▼

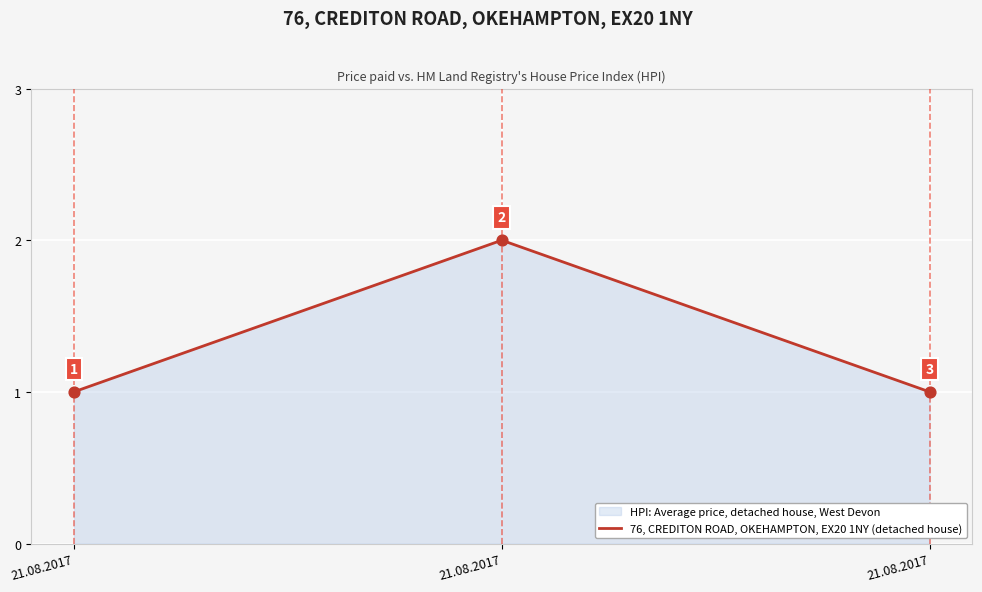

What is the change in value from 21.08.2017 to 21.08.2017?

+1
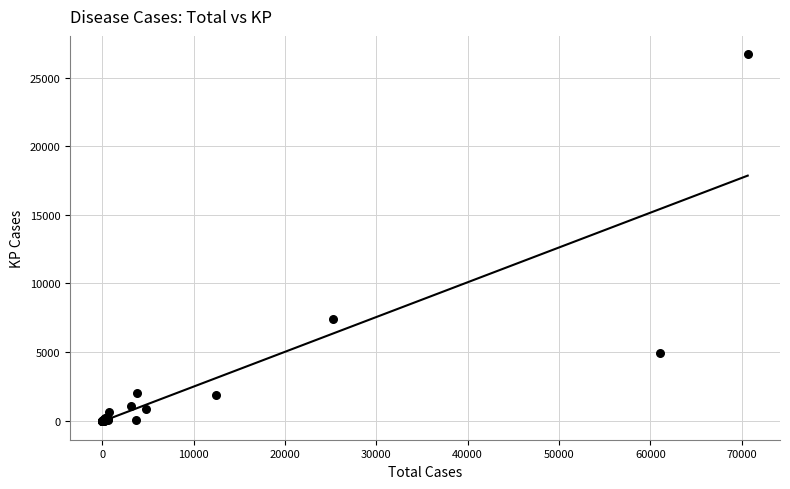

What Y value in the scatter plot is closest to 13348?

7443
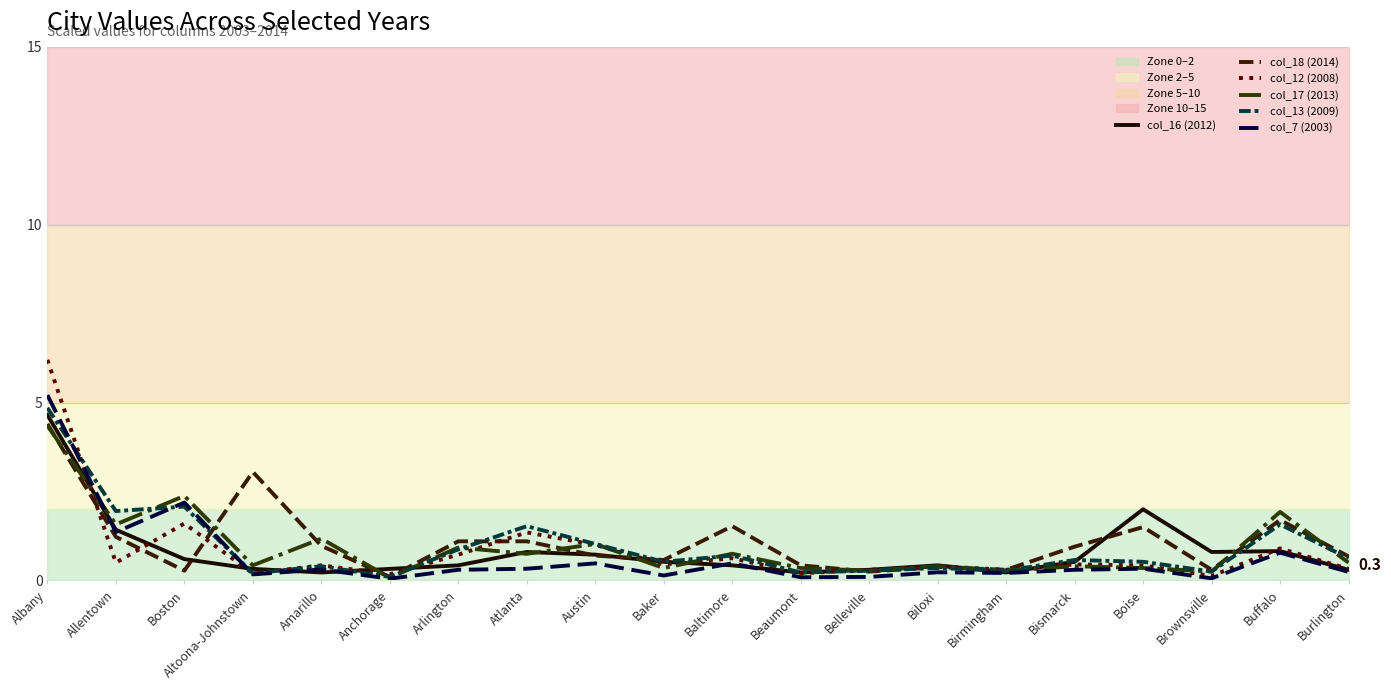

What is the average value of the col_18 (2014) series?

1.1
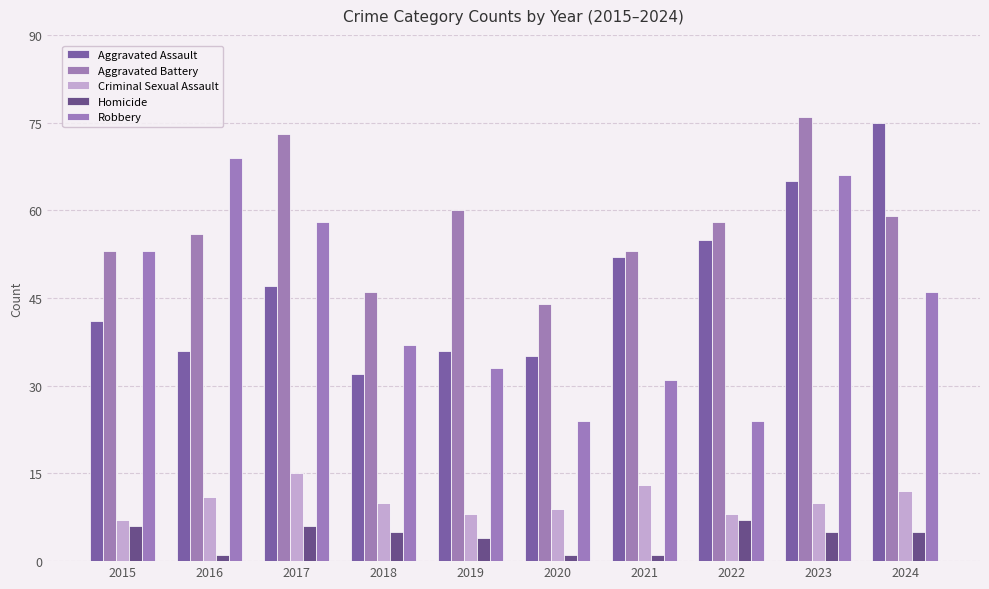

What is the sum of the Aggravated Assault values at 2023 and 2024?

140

▲

Written task: Convert the lines of the records, from the line with "What is the sum" through the last line, into a Markdown table with the columns Row and Line. Skip blank lines.

Solution for this problem:
| Row | Line |
|---|---|
| 1 | What is the sum of the Aggravated Assault values at 2023 and 2024? |
| 2 | 140 |